(Goal of the exercise) Repeat all the lines below exactly, but omit the pictures.

(Provided data)
+++

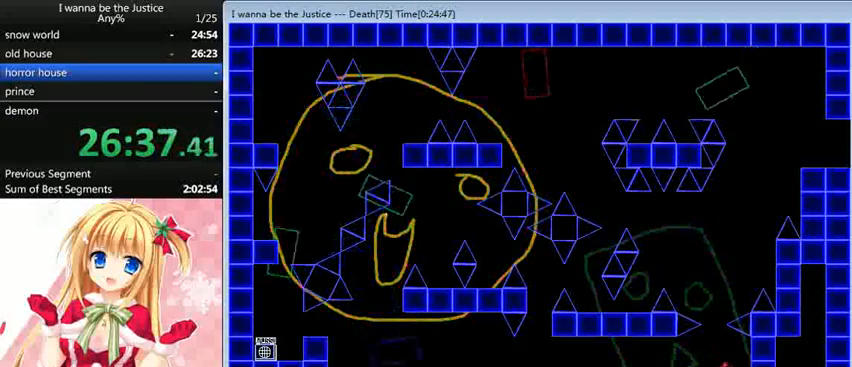
{"keys": ["left", "shift_l"], "events": [[40, "right", "up"], [80, "left", "down"], [80, "shift_l", "down"], [280, "left", "up"], [400, "shift_l", "up"], [440, "left", "down"], [480, "shift_l", "down"]]}
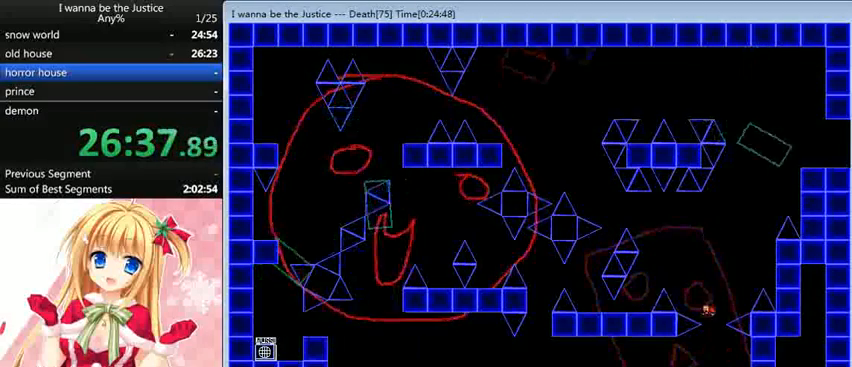
{"keys": ["left"], "events": [[400, "shift_l", "up"]]}
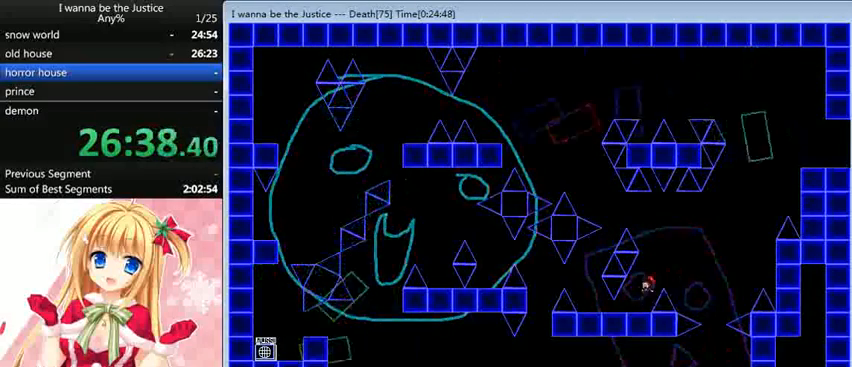
{"keys": ["left", "shift_l"], "events": [[40, "left", "up"], [160, "right", "down"], [160, "shift_l", "down"], [280, "right", "up"], [320, "shift_l", "up"], [480, "left", "down"], [480, "shift_l", "down"]]}
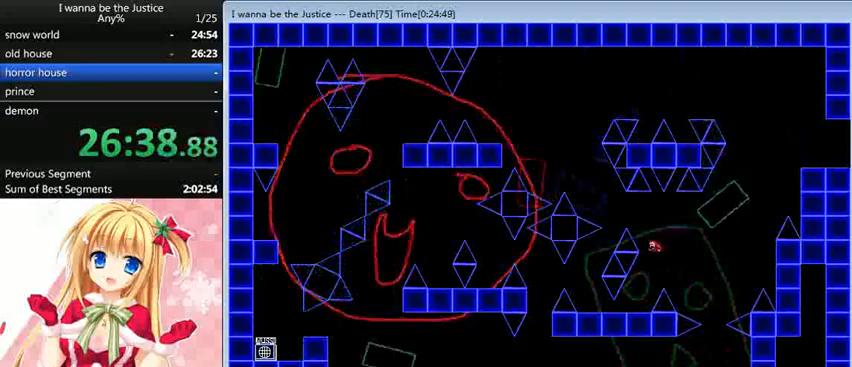
{"keys": ["left"], "events": [[280, "left", "up"], [280, "shift_l", "up"], [400, "left", "down"]]}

+++

(Solution for this problem)
{"keys": ["left", "shift_l"], "events": [[40, "right", "up"], [80, "left", "down"], [80, "shift_l", "down"], [280, "left", "up"], [400, "shift_l", "up"], [440, "left", "down"], [480, "shift_l", "down"]]}
{"keys": ["left"], "events": [[400, "shift_l", "up"]]}
{"keys": ["left", "shift_l"], "events": [[40, "left", "up"], [160, "right", "down"], [160, "shift_l", "down"], [280, "right", "up"], [320, "shift_l", "up"], [480, "left", "down"], [480, "shift_l", "down"]]}
{"keys": ["left"], "events": [[280, "left", "up"], [280, "shift_l", "up"], [400, "left", "down"]]}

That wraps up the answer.